Graeme Davison, an emeritus professor of history at Monash University, told the ABC that when worn like clothing, the flag could have “sinister” implications, while the Multicultural Council of Tasmania chief executive, Andrew Finch, said the Australian flag “should never, ever be weaponised or treated with disrespect at any time”.
Kelly says people could also be waving the flag as a way of “expressing loyalty to the country … but not obedience to or agreement with what the government is doing”.
Eureka flag
The Eureka, or southern cross, flag is the symbol of the 1854 Eureka stockade, in which miners rebelled against the government of the day.

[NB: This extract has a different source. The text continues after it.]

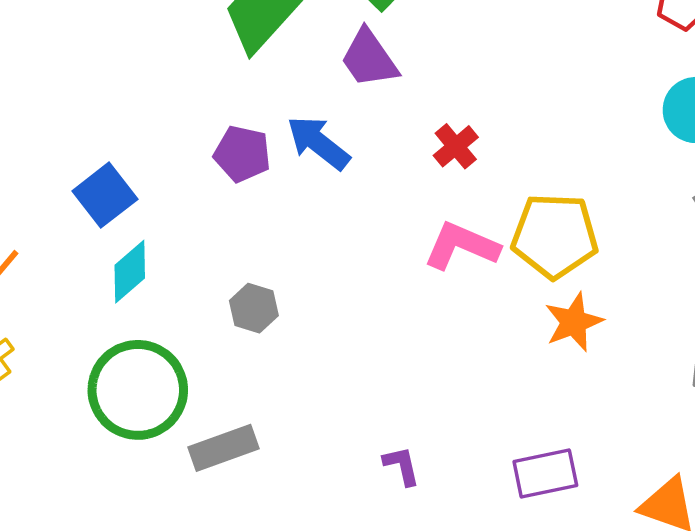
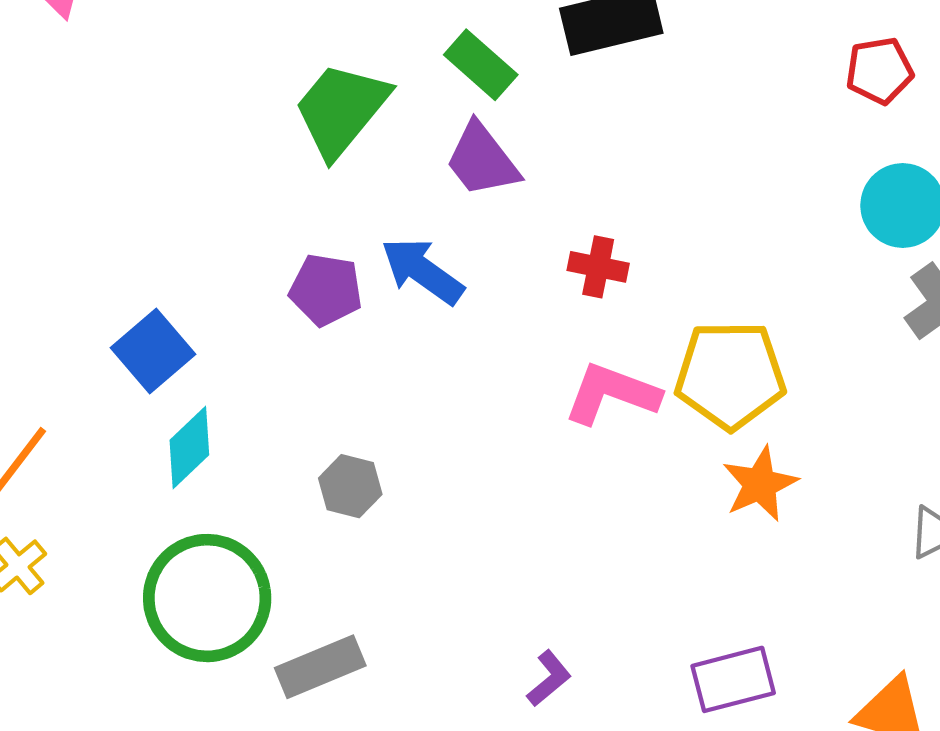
red cross: (456, 146) -> (598, 267), turned -36
purple L-shape: (402, 466) -> (549, 678), turned 66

It is seen as a defining moment for fairness and democracy.
McIntyre says the flag was “a symbol originally of union movements and workers’ rights and popular sovereignty” that has “been appropriated by people who say ‘I will do what I want’. So we see it transformed.”
The MUA says the Eureka flag “belongs to the trade union movement and represents working-class struggle against oppression”.
Kelly says while leftwing unions celebrate the Eureka flag as “the flag of the workers”, there are also rightwing people “celebrating it as a symbol of the miners as entrepreneurial gold diggers who made the effort”.
“It’s also a sign of Australian democracy, Australian efforts … and Australian nationalism,” he says.
Kelly says that in the March for Australia he saw another variation of the Eureka flag with added words: “When injustice becomes law, resistance is duty”.
Another version available online has the words: “I will associate with whoever the fuck I like”.
Clayton Chin, an associate professor in political theory at the University of Melbourne, writes in the Conversation that the flag has previously been used by white supremacists and that its history provides “fertile ground” for some groups.
“The use of the flag by protesters allows them to frame themselves as similarly oppressed and unheard, resisting an unjust agenda and government” and is an attempt at “symbolic shift”, he writes.
“Those who fly it wish to move a politics of anti-immigration, and potentially a politics of neo-nazism, to the centre of the Australian political community and national identity.”
Upside-down flag
An upside-down flag is a distress signal, historically used by ships to indicate they were in trouble. Now, anti-authority groups use it to suggest that the nation is heading for the rocks.
“From the time when we had sailing ships, and before we had radio, if a ship was in distress, in fear of sinking, they’d flip the flag upside down,” Kelly says.
“So [for the protesters] the upside-down flag is signalling distress at the state of the nation.”
The Royal Australian Navy uses a white ensign, the air force a light blue ensign with a leaping kangaroo, and a light-blue version with a dark blue cross is used in civil aviation, but these do not appear to have been appropriated by any protest movements.
“It would be interesting if we had an Australian flag rather than a colonial relic,” Kelly says.
• This article was amended on 6 September 2025. The 1901 red ensign has a six-pointed Commonwealth Star, not a five-pointed star as a previous version incorrectly stated.